*Seçilen bölüm*
· · · ·

Eğitim İş Konya Şubesi

KAMU EMEKÇİSİNİ İNSANİ KOŞULLARDA YAŞATMAYA YETECEK ÜCRET ZAMMI BELLİDİR

Sendika Haberleri

KAMU EMEKÇİSİNİ İNSANİ KOŞULLARDA YAŞATMAYA YETECEK ÜCRET ZAMMI BELLİDİR

 

      KAMU EMEKÇİSİNİ İNSANİ KOŞULLARDA

YAŞATMAYA YETECEK ÜCRET ZAMMI BELLİDİR

 

Kamu emekçisinin maaş zamlarının belirlenmesine sadece haftalar kalmış, milyonlarca emekçi belirlenecek olan zam oranı için dikkat kesilmiştir.

Son toplu görüşmelerde sarı sendikaların razı olduğu “buçukluk” zamlar ve yanlış ekonomi politikalarında inat edilmesi sonucu içine düştüğümüz ağır enflasyon ortamı nedeniyle alım gücü günden güne eriyen, gelecek hayali kurmak bir yana dursun ay sonunu getiremeyen kamu emekçileri, maaşlarında insanca yaşamalarını mümkün kılacak bir oranda artış beklemektedir.

Bilindiği üzere;

Ocak 2023 döneminde memur zammı enflasyon farkı ve toplu sözleşme zammı, trajik biçimde yüzde 8 olarak belirlenmişti. Temmuz 2023 döneminde ise toplu sözleşme zammı yüzde 6’da kalmıştı. Yani yüzde 8'in üzerindeki 6 aylık enflasyon oranına yeni yüzde 6'lık toplu sözleşme zammı eklenerek 6 aylık memur zammı belirlenecektir. Bu rakamlara refah payı dahil değildir. Rakamlarla ve gerçeklerle oynayarak iktidarı hoş etme enstitüsü gibi çalışan TÜİK’in Haziran ayı enflasyon açıklamasından sonra zam tutarları netleşecektir. Ancak TÜİK’in büyük rol oynadığı tüm bu domuzdan kıl koparma denkleminin yanı sıra, Cumhurbaşkanı Recep Tayyip Erdoğan’ın seçimden önce can havliyle verdiği “en düşük memur maaşının 22 bin lira olacağı” vaadi hala kulaklardadır.

· · · ·

*Alıştırma görevleri*
- A) Memur zammıyla ilgili yazıya göre Ocak 2023 döneminde memur zammı yüzde kaç olarak belirlenmişti?
- B) Memur zammıyla ilgili yazıya bakarak aşağıdaki üç ifadenin yazıyla uyuşup uyuşmadığını söyleyin. Her biri için evet ya da hayır deyin ve yazıdan belirleyici sözleri alıntılayın.
(i) Temmuz 2023 döneminde toplu sözleşme zammı yüzde 6'da kalmıştı.
(ii) Sözü edilen rakamlara refah payı dahildir.
(iii) Zam tutarları, TÜİK'in Mayıs ayı enflasyon açıklamasından sonra netleşecektir.
- C) Memur zammıyla ilgili yazıyı, son cümleden sonra gelecek kısmı yazarak sürdürün.
Kayıtların bu işle hiçbir ilgisi yok.

*Gösterilen kayıtlar*
· · · ·

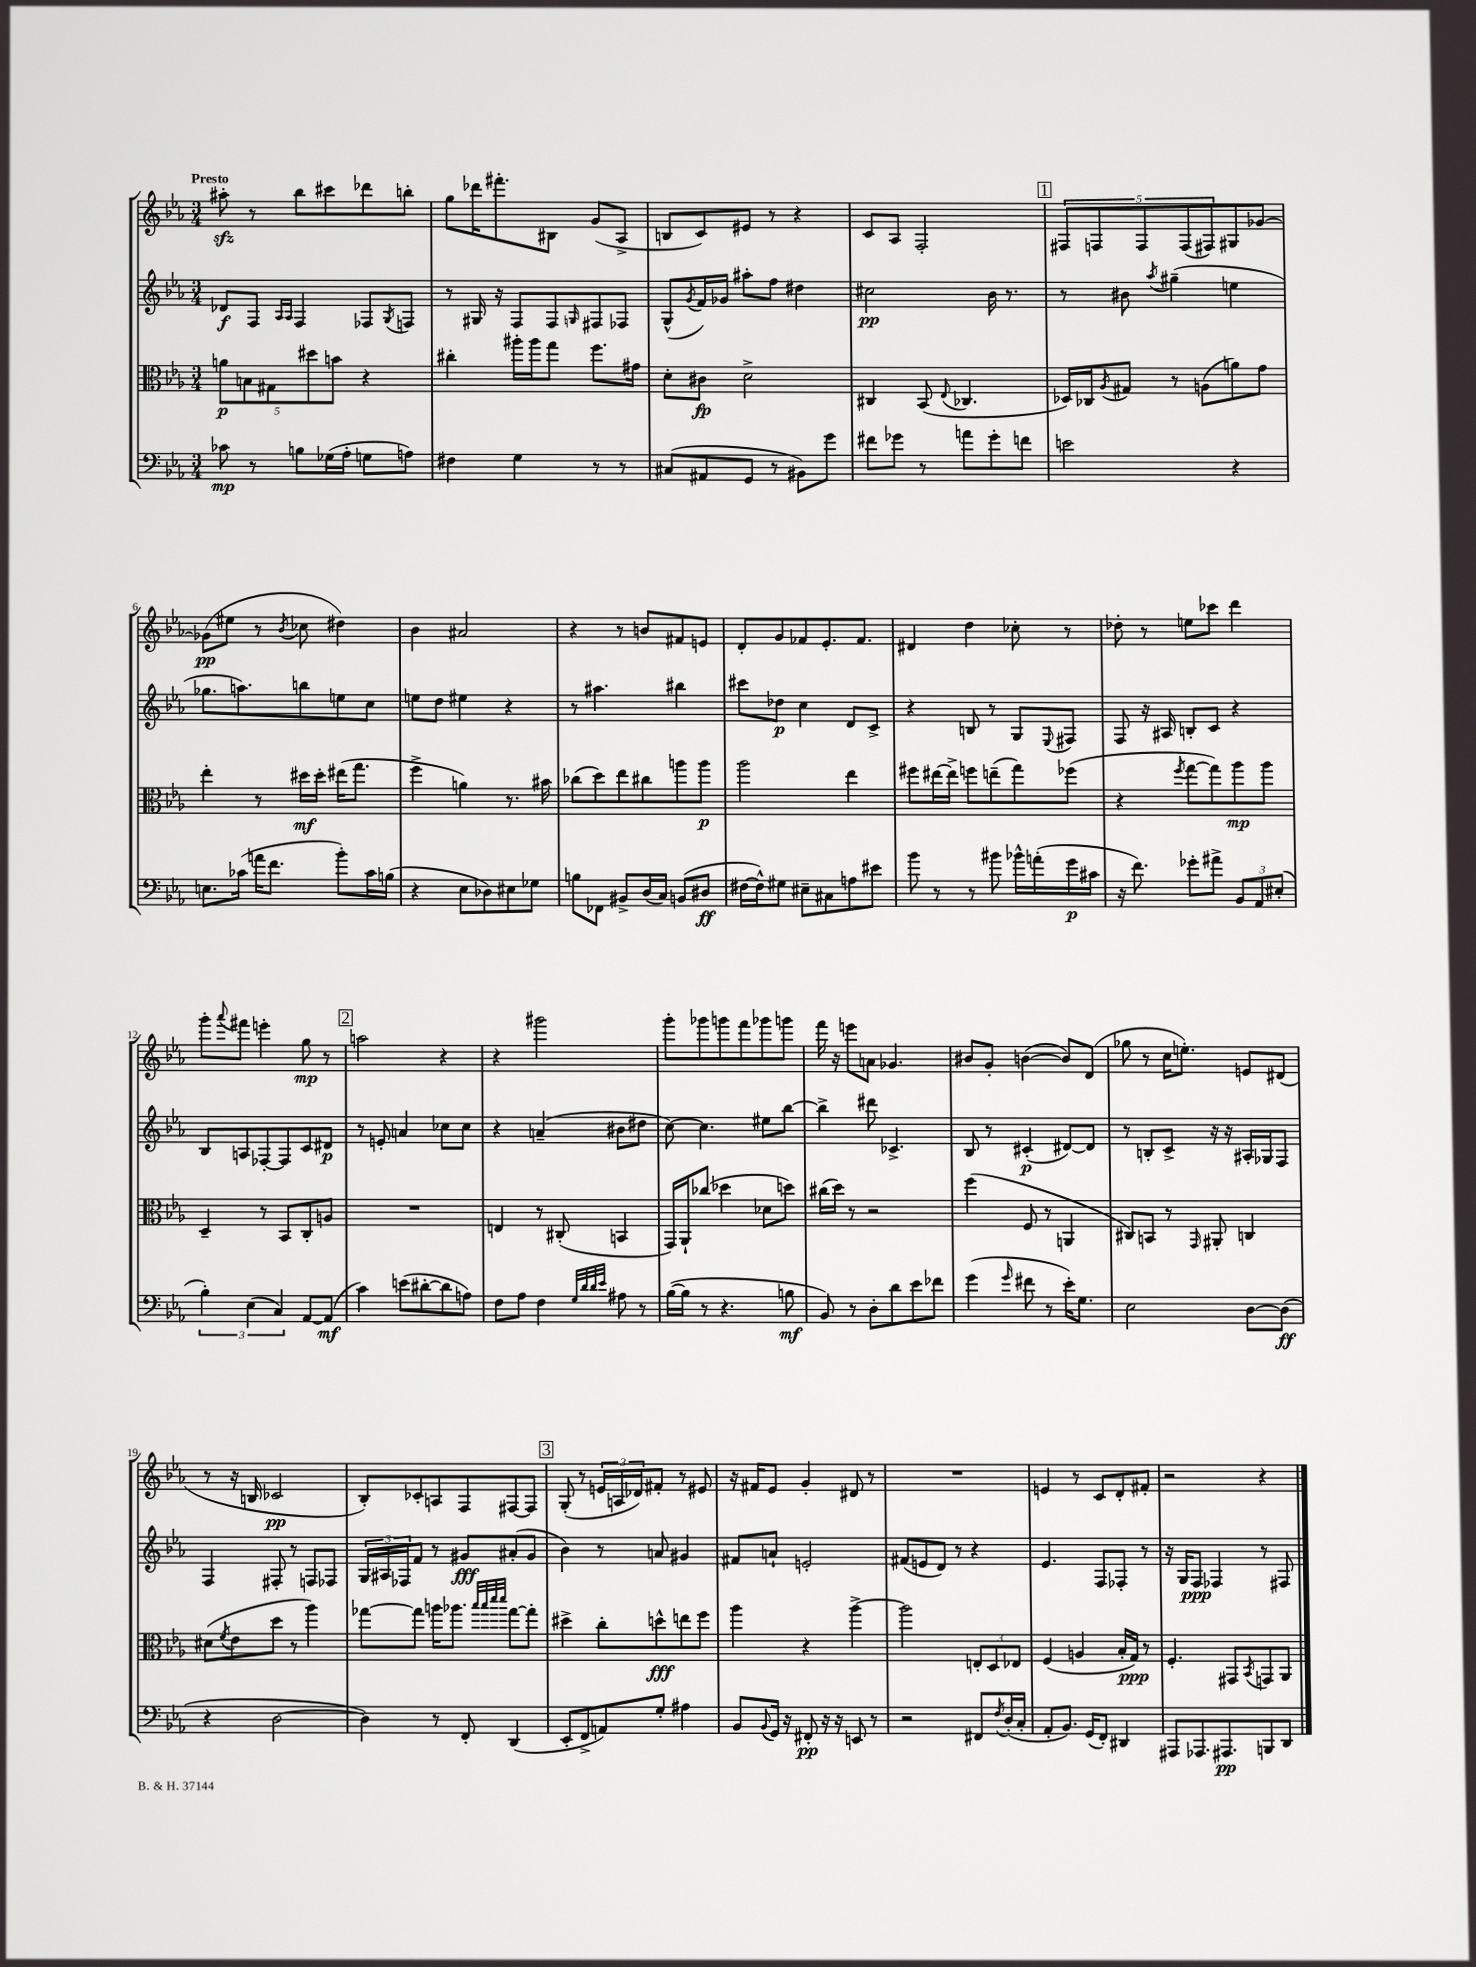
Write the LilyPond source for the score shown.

· · · ·

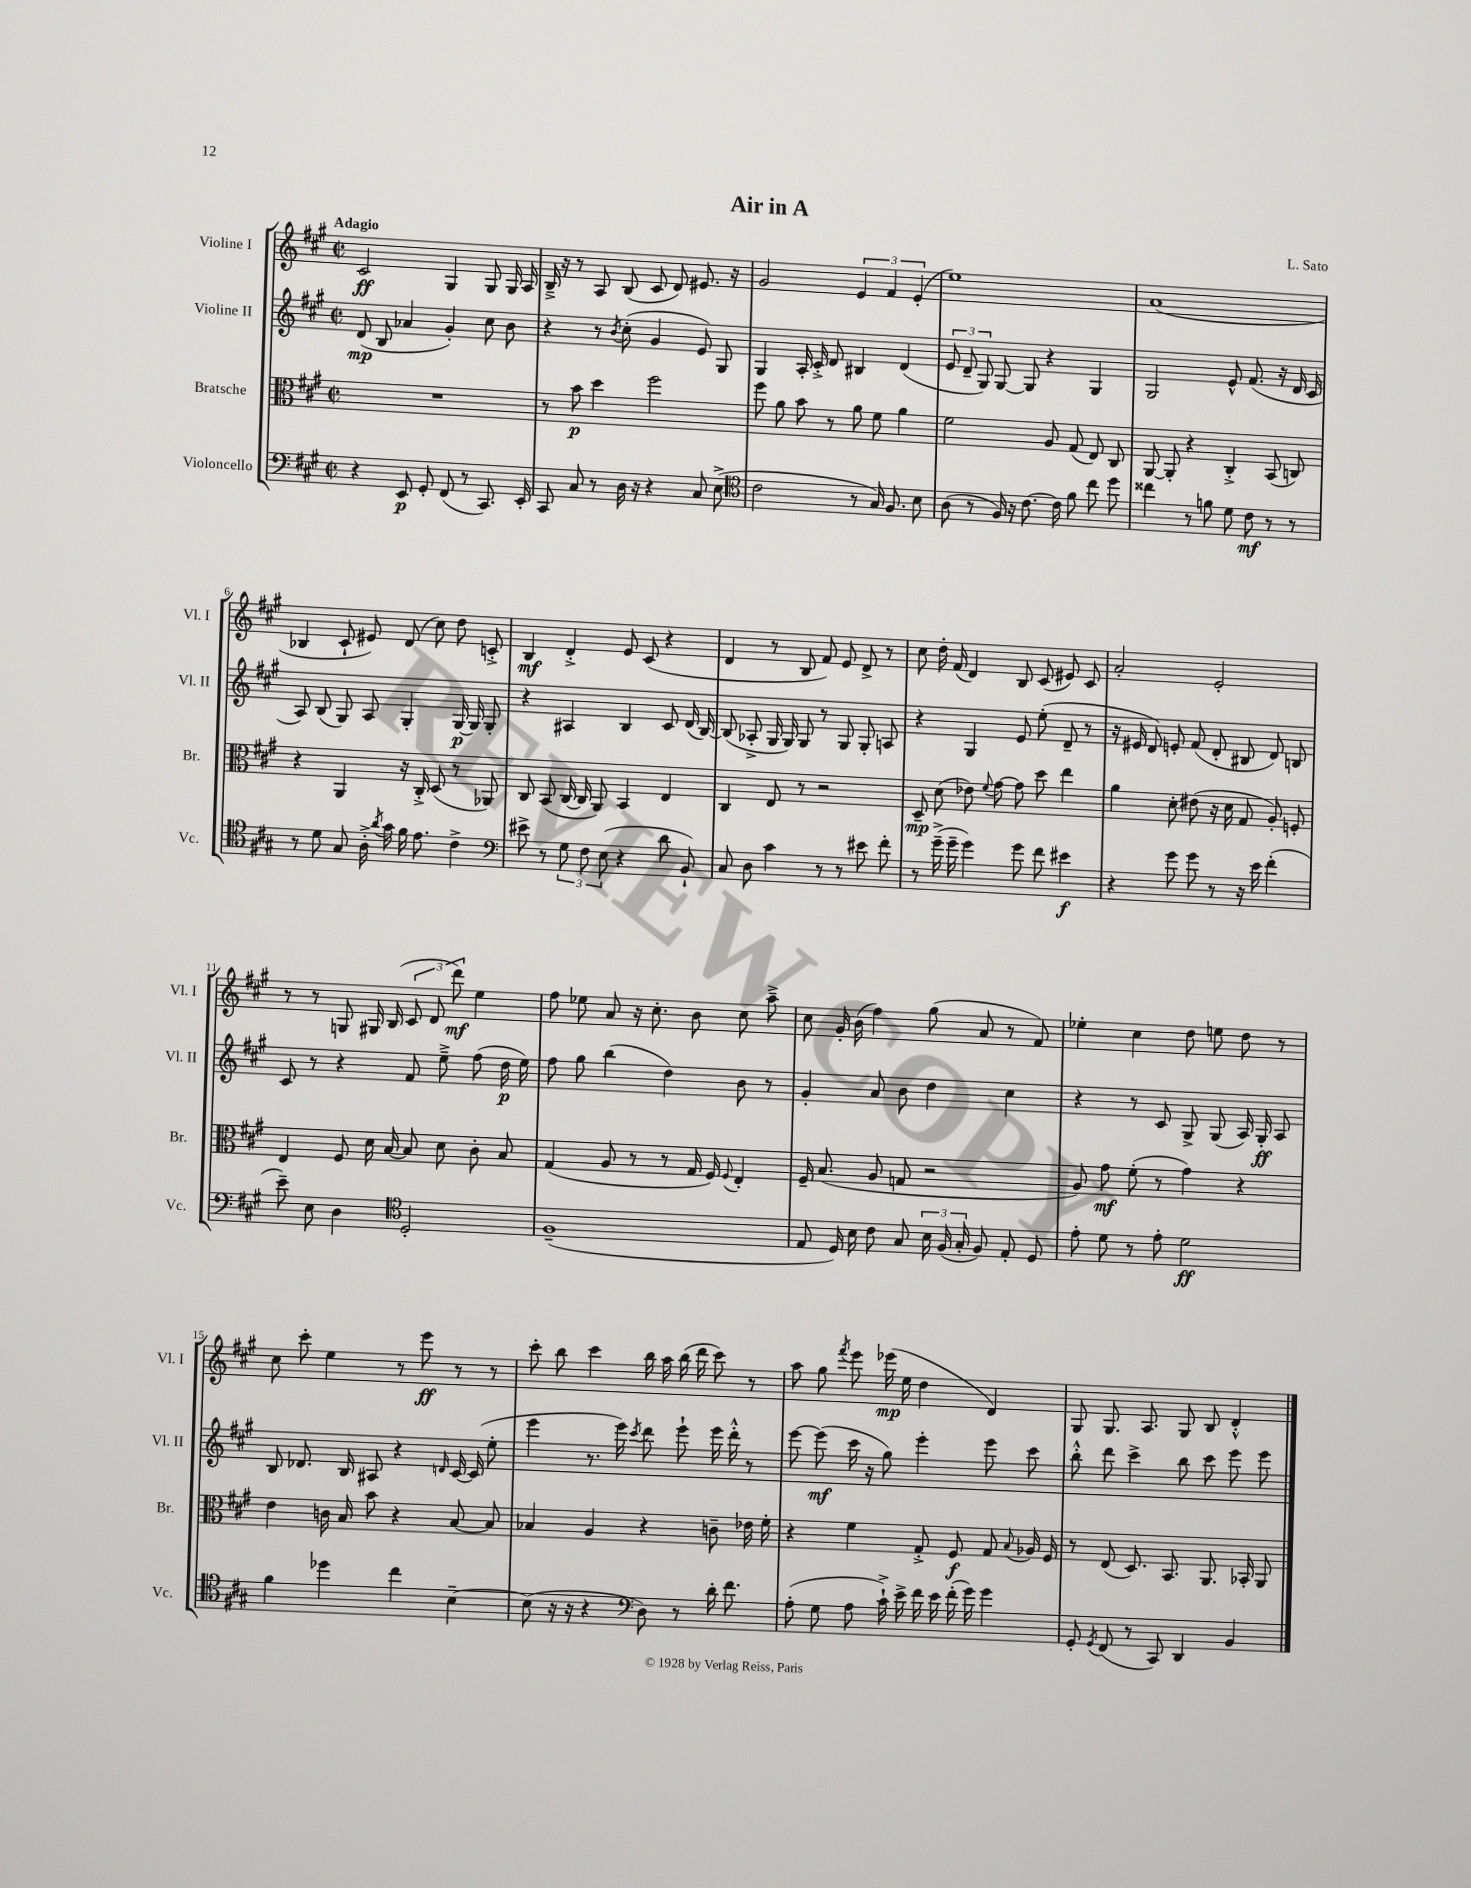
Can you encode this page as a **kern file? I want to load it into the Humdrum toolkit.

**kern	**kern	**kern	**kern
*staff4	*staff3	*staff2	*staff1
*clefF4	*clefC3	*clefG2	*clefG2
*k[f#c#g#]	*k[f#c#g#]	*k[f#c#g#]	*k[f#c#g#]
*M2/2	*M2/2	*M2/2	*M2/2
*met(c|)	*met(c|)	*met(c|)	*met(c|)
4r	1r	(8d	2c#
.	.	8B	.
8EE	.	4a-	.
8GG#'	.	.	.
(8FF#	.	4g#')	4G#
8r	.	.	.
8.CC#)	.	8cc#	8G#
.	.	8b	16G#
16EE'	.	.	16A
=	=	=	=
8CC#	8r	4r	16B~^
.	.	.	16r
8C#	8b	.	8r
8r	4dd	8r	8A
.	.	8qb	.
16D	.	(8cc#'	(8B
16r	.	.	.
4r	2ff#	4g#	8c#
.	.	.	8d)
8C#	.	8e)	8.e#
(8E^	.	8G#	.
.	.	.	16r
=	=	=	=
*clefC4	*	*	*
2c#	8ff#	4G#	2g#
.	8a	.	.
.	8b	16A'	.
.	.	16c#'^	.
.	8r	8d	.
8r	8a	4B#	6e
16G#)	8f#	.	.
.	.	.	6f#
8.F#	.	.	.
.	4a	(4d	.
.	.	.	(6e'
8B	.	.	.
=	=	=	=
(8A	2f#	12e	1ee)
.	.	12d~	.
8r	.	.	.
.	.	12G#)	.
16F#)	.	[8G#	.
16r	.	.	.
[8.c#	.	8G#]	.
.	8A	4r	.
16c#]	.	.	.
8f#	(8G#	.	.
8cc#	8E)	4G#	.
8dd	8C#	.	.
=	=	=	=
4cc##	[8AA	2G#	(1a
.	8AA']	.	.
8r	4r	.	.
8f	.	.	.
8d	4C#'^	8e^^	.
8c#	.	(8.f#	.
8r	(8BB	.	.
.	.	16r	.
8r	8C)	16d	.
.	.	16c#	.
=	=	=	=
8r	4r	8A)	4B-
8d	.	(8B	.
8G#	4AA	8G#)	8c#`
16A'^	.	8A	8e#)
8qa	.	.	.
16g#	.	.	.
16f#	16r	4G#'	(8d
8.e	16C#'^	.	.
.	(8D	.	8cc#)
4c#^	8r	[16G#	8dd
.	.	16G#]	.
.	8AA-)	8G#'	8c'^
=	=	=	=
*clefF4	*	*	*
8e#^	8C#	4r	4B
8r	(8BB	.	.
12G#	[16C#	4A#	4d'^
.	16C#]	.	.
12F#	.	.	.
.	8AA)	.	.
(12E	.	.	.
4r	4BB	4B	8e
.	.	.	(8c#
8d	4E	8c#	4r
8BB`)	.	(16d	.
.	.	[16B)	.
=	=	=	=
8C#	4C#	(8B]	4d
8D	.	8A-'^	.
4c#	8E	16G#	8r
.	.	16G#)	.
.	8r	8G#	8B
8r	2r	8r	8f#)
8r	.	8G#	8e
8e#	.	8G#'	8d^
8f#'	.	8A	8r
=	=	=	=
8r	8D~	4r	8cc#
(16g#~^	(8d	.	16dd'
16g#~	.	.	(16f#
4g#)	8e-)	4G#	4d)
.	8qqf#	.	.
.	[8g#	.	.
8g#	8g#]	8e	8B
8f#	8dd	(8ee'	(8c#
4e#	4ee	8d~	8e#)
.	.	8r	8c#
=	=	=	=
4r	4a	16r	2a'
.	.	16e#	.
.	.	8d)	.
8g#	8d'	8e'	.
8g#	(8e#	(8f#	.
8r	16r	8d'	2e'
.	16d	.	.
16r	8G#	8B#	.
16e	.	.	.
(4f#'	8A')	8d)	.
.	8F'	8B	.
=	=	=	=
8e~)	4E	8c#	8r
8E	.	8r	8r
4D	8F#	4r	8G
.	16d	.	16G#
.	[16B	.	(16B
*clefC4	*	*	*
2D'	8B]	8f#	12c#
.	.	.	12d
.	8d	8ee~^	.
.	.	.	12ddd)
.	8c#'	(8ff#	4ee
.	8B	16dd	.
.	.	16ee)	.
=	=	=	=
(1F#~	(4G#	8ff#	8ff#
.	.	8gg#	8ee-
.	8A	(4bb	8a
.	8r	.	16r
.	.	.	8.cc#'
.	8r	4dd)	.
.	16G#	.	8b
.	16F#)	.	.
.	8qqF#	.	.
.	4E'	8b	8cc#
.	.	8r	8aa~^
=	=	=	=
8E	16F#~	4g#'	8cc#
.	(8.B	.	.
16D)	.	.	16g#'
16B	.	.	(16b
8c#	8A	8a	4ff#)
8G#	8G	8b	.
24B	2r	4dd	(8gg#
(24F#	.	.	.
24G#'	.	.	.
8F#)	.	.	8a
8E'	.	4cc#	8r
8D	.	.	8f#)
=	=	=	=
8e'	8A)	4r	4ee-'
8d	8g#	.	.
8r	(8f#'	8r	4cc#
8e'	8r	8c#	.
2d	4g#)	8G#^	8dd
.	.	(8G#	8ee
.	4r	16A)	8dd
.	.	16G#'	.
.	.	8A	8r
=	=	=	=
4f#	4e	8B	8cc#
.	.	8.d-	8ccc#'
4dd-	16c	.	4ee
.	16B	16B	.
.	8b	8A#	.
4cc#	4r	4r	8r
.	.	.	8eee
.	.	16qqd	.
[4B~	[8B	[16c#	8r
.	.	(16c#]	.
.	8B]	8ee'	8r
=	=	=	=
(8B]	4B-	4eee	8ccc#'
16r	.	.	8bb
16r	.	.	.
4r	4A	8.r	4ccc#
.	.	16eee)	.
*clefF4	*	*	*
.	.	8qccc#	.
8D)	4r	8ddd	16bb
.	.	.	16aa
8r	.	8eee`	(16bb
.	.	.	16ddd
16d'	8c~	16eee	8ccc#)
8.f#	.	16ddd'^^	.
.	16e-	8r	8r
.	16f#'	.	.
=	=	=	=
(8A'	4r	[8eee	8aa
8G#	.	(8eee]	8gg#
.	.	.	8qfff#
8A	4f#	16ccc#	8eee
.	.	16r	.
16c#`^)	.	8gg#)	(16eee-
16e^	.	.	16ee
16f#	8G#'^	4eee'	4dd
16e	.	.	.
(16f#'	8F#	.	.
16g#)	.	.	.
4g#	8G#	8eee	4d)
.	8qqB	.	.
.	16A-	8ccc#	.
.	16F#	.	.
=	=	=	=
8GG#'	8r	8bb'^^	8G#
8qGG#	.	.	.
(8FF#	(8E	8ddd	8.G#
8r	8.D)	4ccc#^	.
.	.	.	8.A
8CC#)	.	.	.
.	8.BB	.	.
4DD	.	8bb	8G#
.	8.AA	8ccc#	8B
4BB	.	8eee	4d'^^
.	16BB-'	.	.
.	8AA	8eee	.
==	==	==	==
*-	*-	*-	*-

· · · ·

*Sonuçlar*
- A) Yüzde 8 olarak belirlenmişti.

- B)
(i) Evet: "Temmuz 2023 döneminde ise toplu sözleşme zammı yüzde 6’da kalmıştı."
(ii) Hayır: "Bu rakamlara refah payı dahil değildir."
(iii) Hayır: "TÜİK’in Haziran ayı enflasyon açıklamasından sonra zam tutarları netleşecektir."

- C)
Dolayısıyla gelinen noktada, kamu emekçisine verilen tüm sözler, o sözlerin verildiği zamanki koşulların bugün daha da kötülediği hesap edilerek, daha da iyileştirilerek yerine getirilmelidir.

Kamu emekçisinin haklarının savunucusu olan Birleşik Kamu-İş olarak altını çiziyoruz:

• Konfederasyonumuzun AR-GE birimi tarafından yapılan güncel araştırmalar, 4 kişilik bir aile için yoksulluk sınırının 32 bin liraya dayandığını ortaya koymaktadır. Yıllardır “En az 3 çocuk yapın” demeyi marifet bilen, işsizlik oranını geri çekmeye yönelik kamusal adımlar atmayıp hanede çalışan insan sayısının düşmesine neden olan iktidar, tam da bu nedenle en düşük memur maaşını en az 30 bin lira olarak belirlemelidir. Memur maaşı, yoksulluk sınırının altında kalmamalı, “devlette itibar” lafını dillerinden eksik etmeyen yöneticiler, itibarını o kadar önemsedikleri bu devlette çalışan emekçileri derin yoksulluğun pençelerine artık itmemelidir.

• Enflasyon oranı, ülkede çalışan nüfusun ücret zammından kira artış oranlarına kadar birçok hayati konunun belirleyenidir. Bu yüzden enflasyon ölçme işi TÜİK’in yaptığı gibi hayali marketlerden alınan fiyatlarla, seçim zamanı bedava dağıtılan doğalgazı seçim sonrasında emekçiye ödettiren arka kapı oyunlarıyla, hangi ürünlerin yer aldığı mahkeme kararına rağmen açıklanmayan bir garip alışveriş sepetiyle belirlenemez. Geçim derdi de, yoksulluk da bu kadar ciddiyetsiz biçimde görmezden gelinemez. Enflasyon ölçme işlemleri aylık olarak, bilimsel yöntemlerle ve şüpheye yer bırakmayacak şekilde şeffaf olarak yapılmalıdır. Belirlenen bu gerçek enflasyon oranları, yine aylık olarak kamu emekçilerinin ücretine yansıtılmalı, “Halkımızı enflasyona ezdirmiyoruz” tekerlemesi bir kez olsun ete kemiğe büründürülmelidir.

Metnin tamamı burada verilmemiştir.